Bracher Guides Freshmen in Classroom, Retreats, Dating
Published: Sunday, January 26, 2014
Updated: Monday, January 27, 2014 00:01
Her students know her as “Biz”—a fitting title for the woman often regarded as the “Best in the Biz.” That is, the business of guiding Boston College students to “be their most authentic selves,” a motto by which the inspiring woman enforces in her students every day. A ’91 Boston College graduate herself, now both teacher and associate director of the Office of First Year Experience, it is hard to believe that Elizabeth Bracher, BC ‘91, did not always see herself working with college students.
Bracher grew up in rural Michigan, where her mother, father, and sister were all teachers. “Teaching and reading have always been a part of my life,” said Bracher, who admits that she initially entered BC with the intention of teaching high school students. When Bracher entered BC as a freshman, there was no orientation program and no Office of First Year Experience . “I was poorly advised at first to take an intermediate level of a class that turned out to be both unchallenging and uninspiring,” she said.
It was not until several semesters into her college experience that Bracher realized that the key to inspiration was to take classes with inspiring professors—professors who would ask her the fundamental questions: “What are you good at?,” “What brings you joy?,” and “What does the world need you to be?”
Finding a mentor at BC strongly shaped Bracher’s education. Working in research with her psychology professor, Bracher discovered her love of psychology and research, which she has come to appreciate as “bringing all the variables together rather than taking them apart.” Bracher now realizes how directly this love of research plays into working with a class of freshman students at BC.
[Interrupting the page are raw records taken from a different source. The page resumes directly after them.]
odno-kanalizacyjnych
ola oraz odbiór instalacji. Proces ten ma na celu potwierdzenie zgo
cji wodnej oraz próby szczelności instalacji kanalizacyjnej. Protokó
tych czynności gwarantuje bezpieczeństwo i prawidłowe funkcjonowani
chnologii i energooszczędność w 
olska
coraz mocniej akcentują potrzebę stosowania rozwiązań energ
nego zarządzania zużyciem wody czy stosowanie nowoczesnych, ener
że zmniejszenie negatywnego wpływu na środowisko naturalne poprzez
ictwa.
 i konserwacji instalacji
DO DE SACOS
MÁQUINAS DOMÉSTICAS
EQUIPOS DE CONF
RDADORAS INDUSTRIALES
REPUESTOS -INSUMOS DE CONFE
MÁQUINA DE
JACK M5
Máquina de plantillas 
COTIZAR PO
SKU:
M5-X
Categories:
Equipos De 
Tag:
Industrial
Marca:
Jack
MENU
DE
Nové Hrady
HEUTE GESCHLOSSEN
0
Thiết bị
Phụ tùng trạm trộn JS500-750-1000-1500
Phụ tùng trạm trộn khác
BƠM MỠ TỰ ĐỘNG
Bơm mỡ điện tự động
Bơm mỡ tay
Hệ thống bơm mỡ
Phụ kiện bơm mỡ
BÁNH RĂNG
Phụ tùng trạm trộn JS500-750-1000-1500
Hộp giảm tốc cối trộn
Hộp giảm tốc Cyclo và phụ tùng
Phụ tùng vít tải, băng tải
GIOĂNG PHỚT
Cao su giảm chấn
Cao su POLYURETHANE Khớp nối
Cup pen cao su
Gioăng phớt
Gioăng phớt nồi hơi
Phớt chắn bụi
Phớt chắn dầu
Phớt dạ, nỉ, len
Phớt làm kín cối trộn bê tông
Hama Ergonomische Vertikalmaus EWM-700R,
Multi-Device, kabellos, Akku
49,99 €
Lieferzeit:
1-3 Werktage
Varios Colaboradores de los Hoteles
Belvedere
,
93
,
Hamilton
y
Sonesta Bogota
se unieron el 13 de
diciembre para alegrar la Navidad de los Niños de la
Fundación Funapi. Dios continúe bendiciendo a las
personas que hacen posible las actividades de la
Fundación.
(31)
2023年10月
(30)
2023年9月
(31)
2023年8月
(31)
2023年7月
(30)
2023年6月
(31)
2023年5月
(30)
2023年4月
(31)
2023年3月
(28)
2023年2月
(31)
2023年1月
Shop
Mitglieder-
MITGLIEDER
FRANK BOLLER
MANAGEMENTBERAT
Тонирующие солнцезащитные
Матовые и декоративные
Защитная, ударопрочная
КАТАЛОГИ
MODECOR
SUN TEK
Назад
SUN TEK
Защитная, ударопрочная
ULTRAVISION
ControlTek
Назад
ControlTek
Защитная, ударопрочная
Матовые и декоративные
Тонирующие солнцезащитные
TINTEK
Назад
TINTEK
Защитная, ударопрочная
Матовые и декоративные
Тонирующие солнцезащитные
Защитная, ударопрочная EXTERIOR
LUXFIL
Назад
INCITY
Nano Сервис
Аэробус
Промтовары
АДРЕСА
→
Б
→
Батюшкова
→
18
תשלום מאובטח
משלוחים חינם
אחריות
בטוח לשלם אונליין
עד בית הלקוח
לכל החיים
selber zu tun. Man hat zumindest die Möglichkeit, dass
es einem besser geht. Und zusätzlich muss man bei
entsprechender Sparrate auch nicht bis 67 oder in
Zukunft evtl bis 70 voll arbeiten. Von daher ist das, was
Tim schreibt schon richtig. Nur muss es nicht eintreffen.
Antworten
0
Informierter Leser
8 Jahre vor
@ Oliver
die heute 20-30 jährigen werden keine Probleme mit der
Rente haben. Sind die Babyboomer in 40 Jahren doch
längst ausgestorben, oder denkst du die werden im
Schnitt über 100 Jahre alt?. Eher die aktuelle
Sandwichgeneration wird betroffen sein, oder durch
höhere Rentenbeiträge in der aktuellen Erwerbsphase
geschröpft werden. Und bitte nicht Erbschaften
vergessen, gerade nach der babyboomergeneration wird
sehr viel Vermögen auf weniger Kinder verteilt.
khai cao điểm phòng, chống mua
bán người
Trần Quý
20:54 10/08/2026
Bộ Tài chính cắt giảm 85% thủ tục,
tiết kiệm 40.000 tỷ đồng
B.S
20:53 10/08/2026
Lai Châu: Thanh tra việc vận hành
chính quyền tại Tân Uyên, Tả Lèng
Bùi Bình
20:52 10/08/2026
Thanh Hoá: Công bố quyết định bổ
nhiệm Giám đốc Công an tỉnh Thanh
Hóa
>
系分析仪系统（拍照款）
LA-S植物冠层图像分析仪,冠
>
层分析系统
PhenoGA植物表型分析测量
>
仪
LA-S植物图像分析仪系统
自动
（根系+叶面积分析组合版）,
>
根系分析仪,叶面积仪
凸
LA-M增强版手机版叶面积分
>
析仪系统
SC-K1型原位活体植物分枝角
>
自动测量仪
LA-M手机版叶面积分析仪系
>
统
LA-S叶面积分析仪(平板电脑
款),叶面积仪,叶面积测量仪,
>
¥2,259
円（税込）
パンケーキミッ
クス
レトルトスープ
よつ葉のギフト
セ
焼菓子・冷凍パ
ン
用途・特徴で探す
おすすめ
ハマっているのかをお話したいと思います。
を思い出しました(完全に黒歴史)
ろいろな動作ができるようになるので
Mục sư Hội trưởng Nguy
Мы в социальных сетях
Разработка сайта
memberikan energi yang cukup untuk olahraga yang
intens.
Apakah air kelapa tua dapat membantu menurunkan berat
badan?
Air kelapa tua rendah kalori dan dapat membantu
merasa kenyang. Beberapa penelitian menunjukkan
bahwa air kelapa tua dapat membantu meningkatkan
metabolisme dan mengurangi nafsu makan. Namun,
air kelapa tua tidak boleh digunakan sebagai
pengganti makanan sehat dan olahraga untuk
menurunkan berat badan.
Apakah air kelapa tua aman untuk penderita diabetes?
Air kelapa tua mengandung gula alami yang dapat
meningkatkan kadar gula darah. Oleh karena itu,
“You can’t just survey a class of freshmen to find out who they are,” Bracher said. “You’ve got to consider all the variables they’re experiencing: their relationships here on campus, their relationships with family and friends at home, their experience inside the classroom—all that stuff plays into how a student experiences college.”
Now working with First Year Experience, Bracher considers it her job to “help freshmen to be their most authentic selves.” Specifically, the Office of First Year Experience works closely with Orientation, 48 Hours, Convocation, and freshman advising.
“I see my role in this department as bringing students into a life that is unique here at Boston College,” Bracher said. “You chose to be a part of this, now take part in it! I want to help foster students’ curiosity. I want to help them become better readers. I want to help them become better friends. I want to help them become better lovers of life.”
In addition to programming in the Office of First Year Experience, Bracher adores teaching the freshman course, Courage to Know.
For those students who have taken the course with Bracher, the assignment that stands out in particular is the famous “Dating Assignment,” in which students are required to ask a peer out on a date without revealing it to be a class assignment, actually go on the date, and then write up their experience.
Having herself married a “BC boy” that she met her junior year of college, Bracher explained, “The reason why I have the assignment is because I think BC students want to find love and commitment but are going about it upside down. They get to know one another in the dark after a few beers, when they ought to be getting to know one another sober and in the daylight.”
Bracher is particularly fond of the assignment, as she has come to realize that many of her students ask a person on the date who they’ve been pining after and then come to realize by going on the date, “Wow, that wasn’t such a big deal.”
Despite the dating assignment’s particular notoriety, Bracher disclosed that her favorite assignment to teach in Courage to Know is the “Backpack Assignment,” in which students are assigned to write about the “bricks” that they’re carrying around in their backpacks, meaning the expectations that they carry with them entering into college.
“Most students say they love writing about this,” Bracher said. “It frees them up—plants the seed for them to change and to do what they actually love and what the world needs them to do.”
Bracher’s advice to any students, at BC first year or otherwise: “Find yourself a mentor—someone who can speak to your growth over your four years and who can ask you those defining fundamental questions.”